• Cultura
  • mercoledì 16 novembre 2016

Le mareggiate della Liguria, fotografate

E raccolte in un libro che vi farà pensare ai surfisti della California o ai fari solitari delle acque del Mare del Nord

La casa editrice Hoepli ha pubblicato la seconda edizione di Wave Watching. Il libro, realizzato da Alessandro Benedetti, Stefano Gallino e Luca Onorato, è una sorta di atlante che raccoglie fotografie di onde notevoli e informazioni sulle mareggiate in Liguria.
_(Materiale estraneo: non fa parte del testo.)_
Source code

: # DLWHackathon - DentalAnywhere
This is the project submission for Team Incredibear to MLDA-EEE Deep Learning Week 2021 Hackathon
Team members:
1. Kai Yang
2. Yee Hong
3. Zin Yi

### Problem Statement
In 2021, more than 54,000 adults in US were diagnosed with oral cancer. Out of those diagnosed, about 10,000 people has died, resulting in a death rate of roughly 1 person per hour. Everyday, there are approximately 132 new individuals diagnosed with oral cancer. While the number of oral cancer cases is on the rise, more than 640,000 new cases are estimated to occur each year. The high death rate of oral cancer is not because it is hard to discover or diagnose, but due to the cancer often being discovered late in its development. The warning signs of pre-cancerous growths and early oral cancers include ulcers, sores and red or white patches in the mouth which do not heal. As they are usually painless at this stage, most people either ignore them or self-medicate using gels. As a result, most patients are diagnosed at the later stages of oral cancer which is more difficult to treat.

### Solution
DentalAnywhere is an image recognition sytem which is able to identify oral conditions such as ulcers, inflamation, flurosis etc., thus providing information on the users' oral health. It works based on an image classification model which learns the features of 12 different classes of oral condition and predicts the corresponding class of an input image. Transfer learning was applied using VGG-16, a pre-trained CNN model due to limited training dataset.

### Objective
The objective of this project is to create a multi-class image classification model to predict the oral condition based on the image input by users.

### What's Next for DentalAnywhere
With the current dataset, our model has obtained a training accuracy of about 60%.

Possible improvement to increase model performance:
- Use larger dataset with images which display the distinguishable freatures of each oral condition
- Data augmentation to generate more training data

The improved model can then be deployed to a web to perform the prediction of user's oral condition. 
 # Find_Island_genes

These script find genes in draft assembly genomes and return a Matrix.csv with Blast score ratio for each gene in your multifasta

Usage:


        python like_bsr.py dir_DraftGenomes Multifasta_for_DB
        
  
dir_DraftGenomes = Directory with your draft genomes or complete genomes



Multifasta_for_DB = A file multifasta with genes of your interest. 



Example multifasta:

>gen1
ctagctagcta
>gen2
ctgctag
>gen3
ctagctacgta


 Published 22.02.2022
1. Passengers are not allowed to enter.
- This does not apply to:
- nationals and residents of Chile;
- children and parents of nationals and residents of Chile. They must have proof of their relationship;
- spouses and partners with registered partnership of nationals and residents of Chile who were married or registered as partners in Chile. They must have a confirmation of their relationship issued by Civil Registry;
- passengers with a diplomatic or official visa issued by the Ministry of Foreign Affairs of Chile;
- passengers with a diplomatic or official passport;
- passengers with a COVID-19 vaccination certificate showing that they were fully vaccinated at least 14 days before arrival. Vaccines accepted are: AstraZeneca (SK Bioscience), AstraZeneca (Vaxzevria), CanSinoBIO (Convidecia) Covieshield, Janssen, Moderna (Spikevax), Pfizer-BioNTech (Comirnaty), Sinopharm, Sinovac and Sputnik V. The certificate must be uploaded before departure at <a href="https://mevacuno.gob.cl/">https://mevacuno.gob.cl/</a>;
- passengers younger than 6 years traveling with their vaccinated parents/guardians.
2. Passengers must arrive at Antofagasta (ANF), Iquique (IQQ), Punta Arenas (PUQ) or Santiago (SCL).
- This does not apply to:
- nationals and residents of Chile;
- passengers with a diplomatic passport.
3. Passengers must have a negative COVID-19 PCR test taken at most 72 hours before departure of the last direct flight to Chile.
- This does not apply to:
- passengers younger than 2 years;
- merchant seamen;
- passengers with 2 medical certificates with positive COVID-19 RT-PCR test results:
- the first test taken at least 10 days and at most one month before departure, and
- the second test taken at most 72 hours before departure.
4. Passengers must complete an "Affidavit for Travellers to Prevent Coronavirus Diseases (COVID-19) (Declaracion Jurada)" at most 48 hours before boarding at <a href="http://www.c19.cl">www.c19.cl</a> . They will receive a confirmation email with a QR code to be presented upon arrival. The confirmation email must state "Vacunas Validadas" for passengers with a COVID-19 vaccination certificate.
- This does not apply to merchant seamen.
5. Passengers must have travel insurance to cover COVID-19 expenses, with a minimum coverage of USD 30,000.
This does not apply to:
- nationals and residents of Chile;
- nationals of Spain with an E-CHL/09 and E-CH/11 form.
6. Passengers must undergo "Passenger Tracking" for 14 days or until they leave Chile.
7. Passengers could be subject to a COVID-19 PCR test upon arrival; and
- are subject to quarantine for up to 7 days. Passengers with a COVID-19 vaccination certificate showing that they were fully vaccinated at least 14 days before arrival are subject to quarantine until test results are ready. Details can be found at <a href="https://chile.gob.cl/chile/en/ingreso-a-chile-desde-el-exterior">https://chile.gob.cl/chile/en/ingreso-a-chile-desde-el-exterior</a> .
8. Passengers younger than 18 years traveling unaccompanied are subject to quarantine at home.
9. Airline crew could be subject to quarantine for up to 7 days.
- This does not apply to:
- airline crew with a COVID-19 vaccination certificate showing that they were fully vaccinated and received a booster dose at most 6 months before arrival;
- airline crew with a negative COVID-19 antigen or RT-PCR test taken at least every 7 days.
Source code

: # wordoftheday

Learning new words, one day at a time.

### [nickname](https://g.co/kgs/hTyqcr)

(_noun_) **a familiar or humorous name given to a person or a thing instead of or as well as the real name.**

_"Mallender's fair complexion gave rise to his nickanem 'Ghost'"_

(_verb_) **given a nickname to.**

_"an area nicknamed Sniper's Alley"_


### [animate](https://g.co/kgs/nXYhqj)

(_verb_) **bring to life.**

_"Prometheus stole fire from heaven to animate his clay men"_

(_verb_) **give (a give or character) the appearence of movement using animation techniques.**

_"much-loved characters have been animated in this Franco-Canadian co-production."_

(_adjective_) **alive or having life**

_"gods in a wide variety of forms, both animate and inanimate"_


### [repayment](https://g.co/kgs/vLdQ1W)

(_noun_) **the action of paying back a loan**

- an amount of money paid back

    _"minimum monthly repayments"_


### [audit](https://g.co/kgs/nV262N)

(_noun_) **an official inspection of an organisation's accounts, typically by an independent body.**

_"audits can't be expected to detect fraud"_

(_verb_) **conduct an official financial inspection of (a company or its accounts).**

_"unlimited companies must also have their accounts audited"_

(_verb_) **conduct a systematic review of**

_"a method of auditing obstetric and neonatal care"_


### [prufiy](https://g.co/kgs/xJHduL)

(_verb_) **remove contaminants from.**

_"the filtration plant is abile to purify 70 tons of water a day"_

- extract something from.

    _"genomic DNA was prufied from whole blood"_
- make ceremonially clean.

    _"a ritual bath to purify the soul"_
Per la conformazione del territorio, infatti, in Liguria le mareggiate sono tra le più spettacolari e violente d’Italia. Il fenomeno è stato osservato e fotografato dagli autori, i primi a pubblicare un libro sull’argomento. Alessandro Benedetti è un ricercatore presso il CNR-ICMATE (l’Istituto di chimica della materia condensata e di tecnologie per l’energia) oltre che fotografo e appassionato di onde. Alla realizzazione di Wave Watching hanno partecipato anche i meteorologi Luca Onorato e Stefano Gallino, morto lo scorso 2015 e al quale il libro è dedicato.

Benedetti e Onorato saranno presenti a Bookcity per un incontro che si terrà venerdì 18 novembre alle ore 18.00 presso la Libreria Internazionale Hoepli, di Via Ulrico Hoepli 5 a Milano. All’incontro parteciperanno anche il divulgatore scientifico Massimo Temporelli e lo scrittore e giornalista, oltre che blogger e collaboratore del Post, Giacomo Papi. Papi ha raccontato Wave Watching in un articolo uscito su Repubblica il 30 ottobre, scrivendo tra le altre cose che:

«La scoperta delle mareggiate è una manifestazione di una più vasta attrazione per la paura, la stessa che alimenta gli sport estremi, o i programmi tv su squali e ragni assassini. Ma esprime, forse, anche un bisogno profondo, per quanto ideologico: vedere com’era il mondo prima dell’uomo. La natura diventa spettacolo proprio perché l’uomo non può prendervi parte, quando deve scomparire. Ammirare da lontano balene e delfini, o acquattarsi nei boschi a spiare gli uccelli oppure sentirsi piccoli, insignificanti e invisibili davanti al muro del mare sono attività in cui la presenza umana si riduce allo sguardo, mimando di fatto la propria estinzione. Il Mediterraneo è un mare in discesa: l’oceano penetra da un dislivello a Gibilterra e rinnova il mare più piccolo. In superficie l’acqua del Mediterraneo cambia in circa ottant’anni, ma perché il ricambio sia completo ce ne vogliono 7 mila. È sempre lo stesso mare, quello dei fenici, degli etruschi e di Omero. Le mareggiate lo mostrano per quello che è, cancellando dalle spiagge ombrelloni e stabilimenti balneari, e facendo sparire le navi»

Durante l’incontro verranno proiettate alcune immagini contenute all’interno del volume e verrà raccontato come nasce il moto ondoso, quali sono state le mareggiate storiche che si sono abbattute sulla costa ligure e verranno anche date indicazioni su dove assistere alle grandi onde in condizioni di sicurezza.